### Scene images with change listings
========================================================================
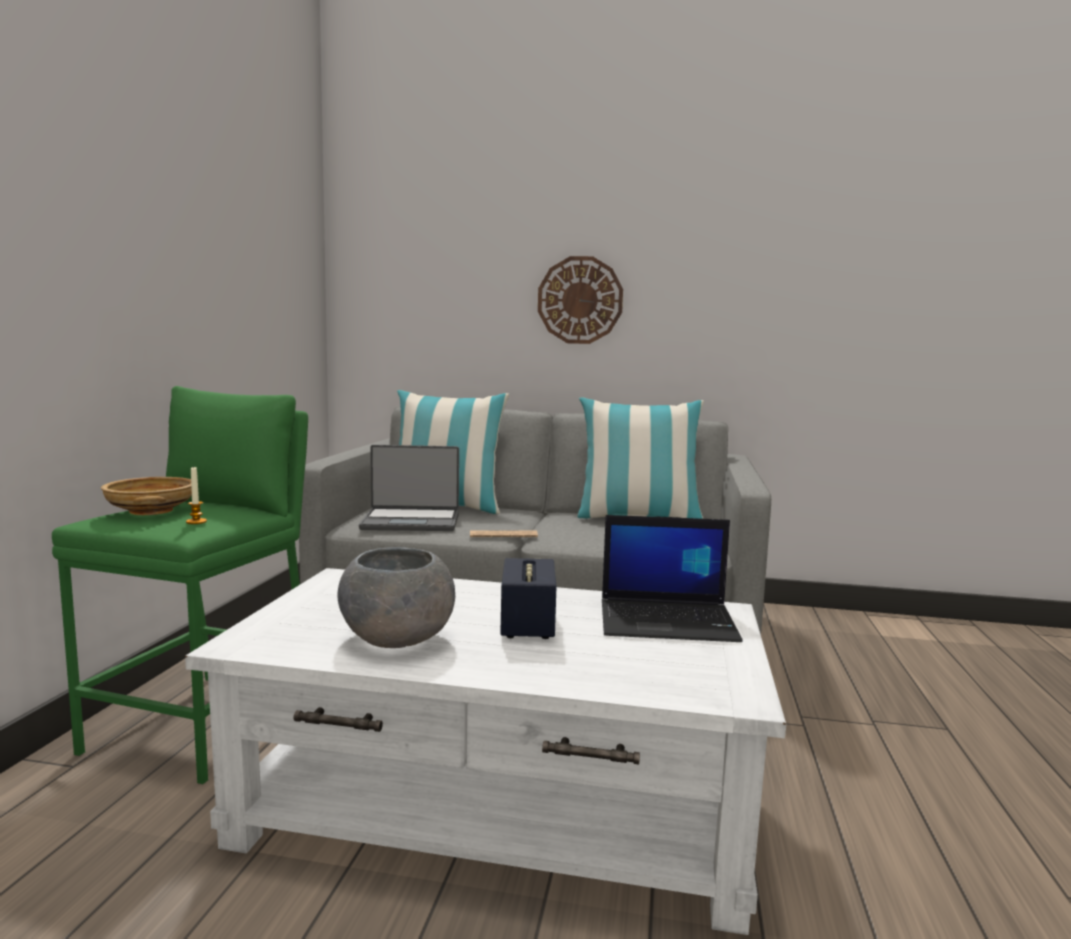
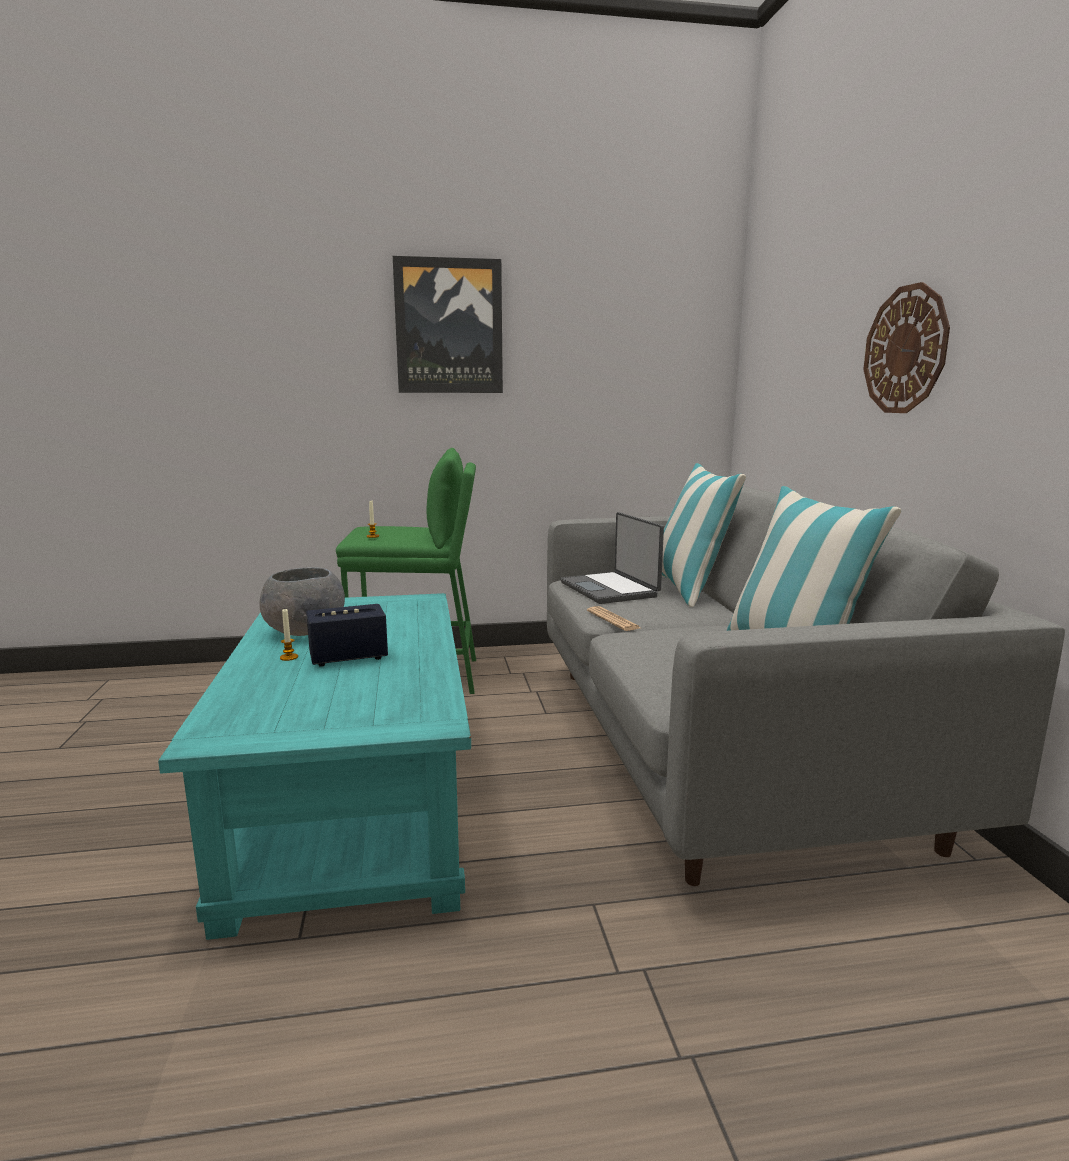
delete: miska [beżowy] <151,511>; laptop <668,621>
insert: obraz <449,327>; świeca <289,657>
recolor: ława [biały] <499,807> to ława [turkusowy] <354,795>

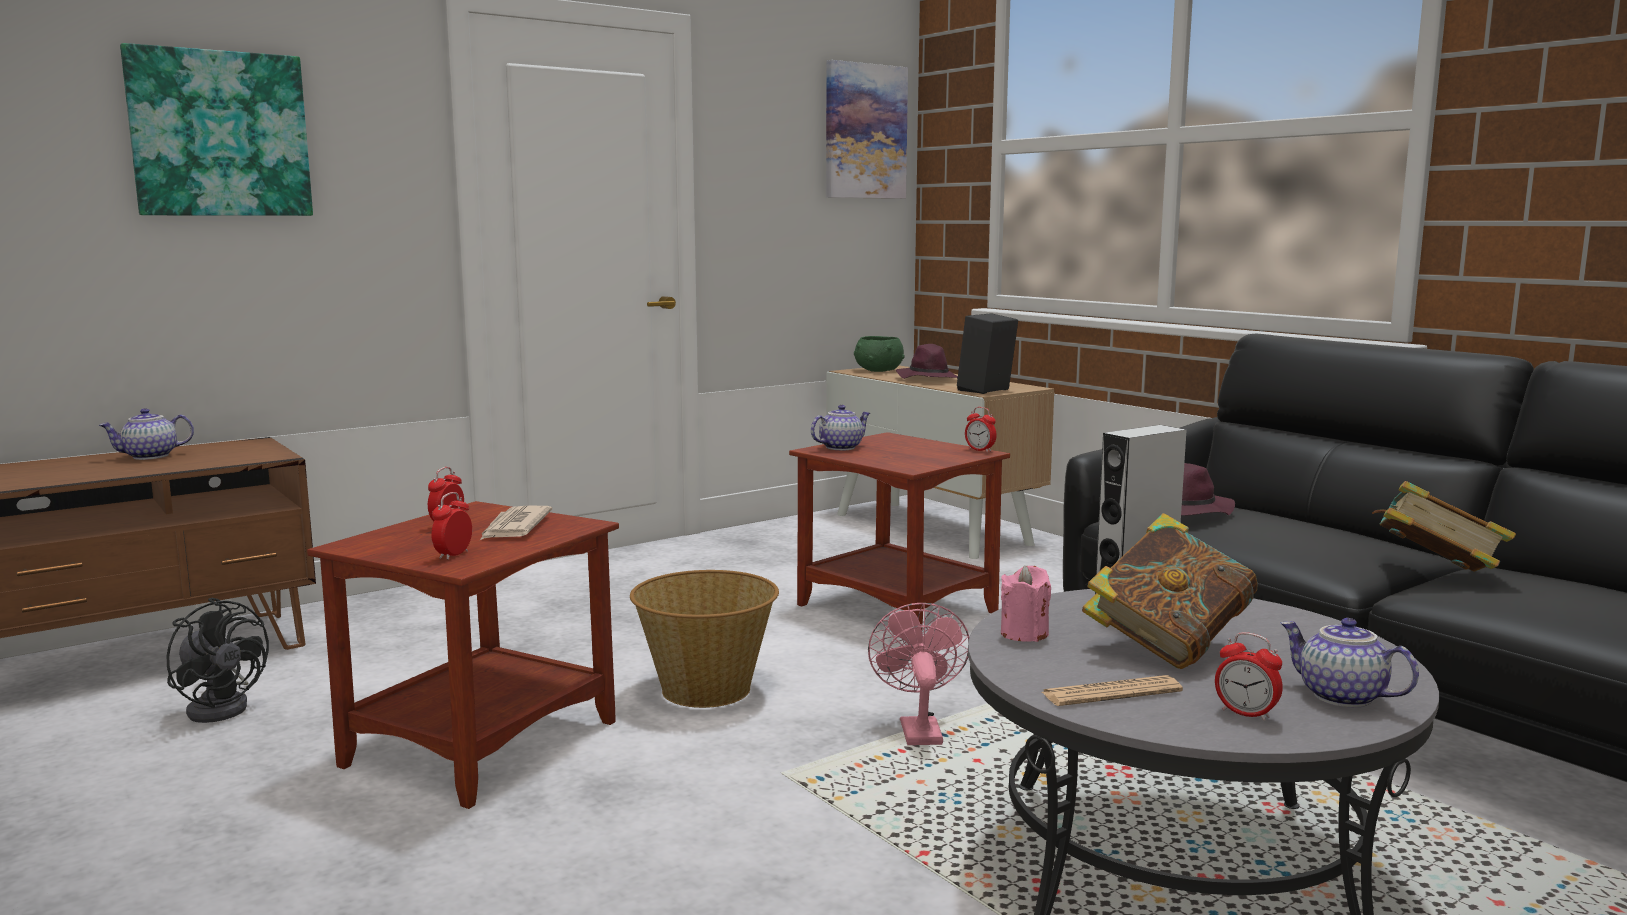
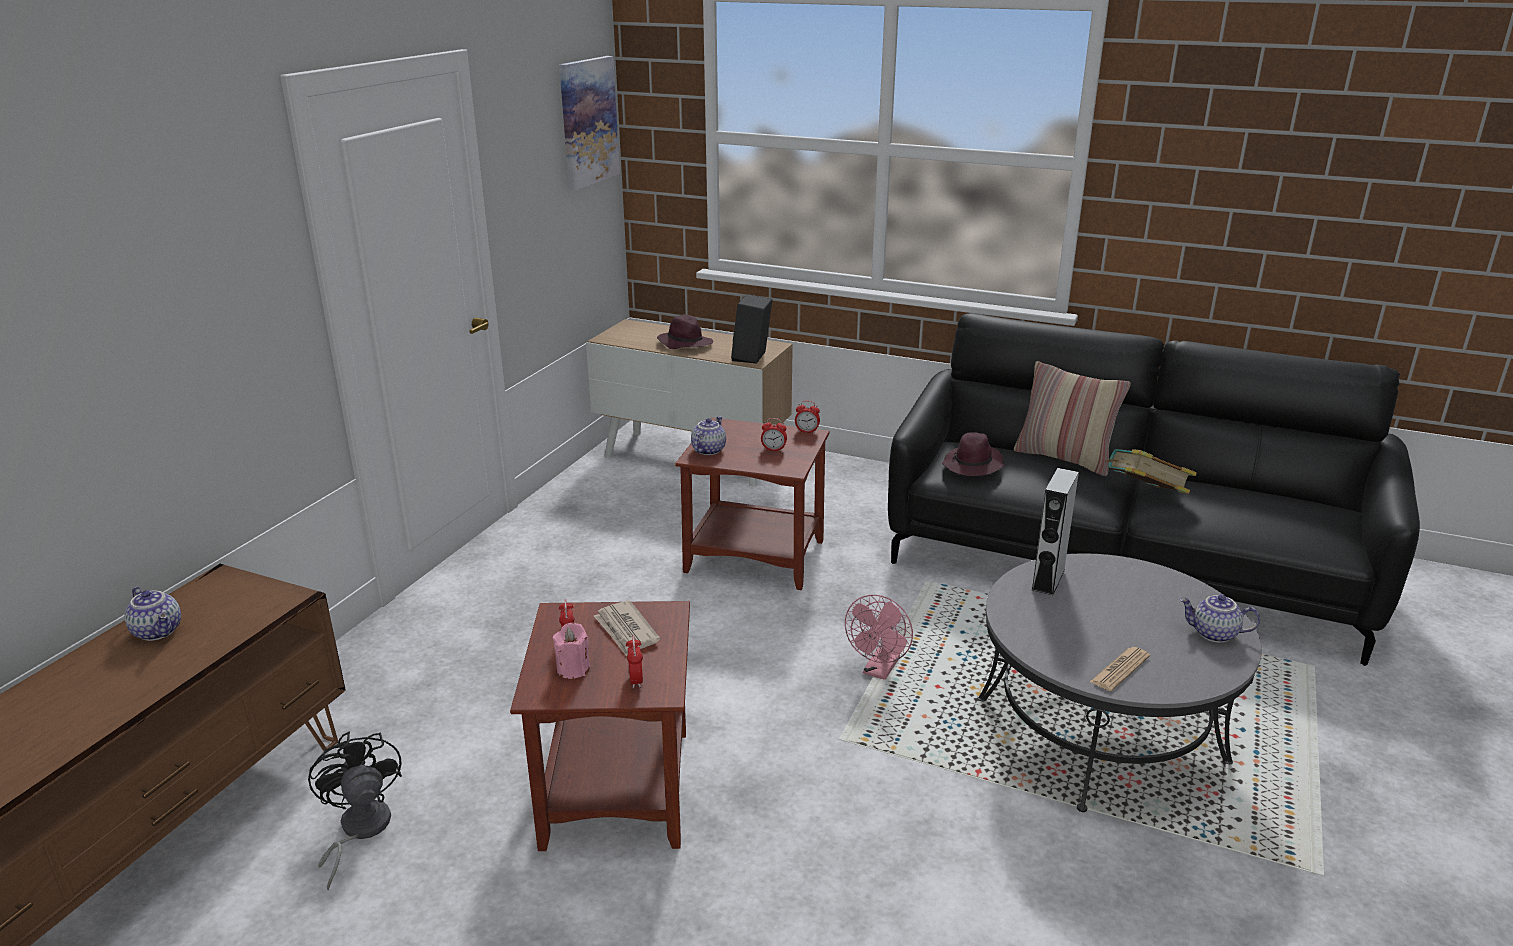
delete: obraz <220,134>; miska [zielony] <878,370>; książka <1167,646>; koszyk <706,690>
insert: poduszka <1064,458>
move: świeca [różowy] <1024,634> to <573,669>; budzik <1246,714> to <773,450>
rotate: imbryk <150,456> = <159,631> 75 degrees counterclockwise; wentylator [czarny] <222,707> = <359,831> 120 degrees counterclockwise; wentylator [różowy] <918,729> = <879,671> 120 degrees counterclockwise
========================================================================
### PROBLEM TO WORK ON
What is needed is an exact repeat of the lines from the one containing "insert: obraz <449,327>; świeca <289,657>" through the last line of the records above, both included, with pictures left out.

### OUTPUT BELOW
insert: obraz <449,327>; świeca <289,657>
recolor: ława [biały] <499,807> to ława [turkusowy] <354,795>

delete: obraz <220,134>; miska [zielony] <878,370>; książka <1167,646>; koszyk <706,690>
insert: poduszka <1064,458>
move: świeca [różowy] <1024,634> to <573,669>; budzik <1246,714> to <773,450>
rotate: imbryk <150,456> = <159,631> 75 degrees counterclockwise; wentylator [czarny] <222,707> = <359,831> 120 degrees counterclockwise; wentylator [różowy] <918,729> = <879,671> 120 degrees counterclockwise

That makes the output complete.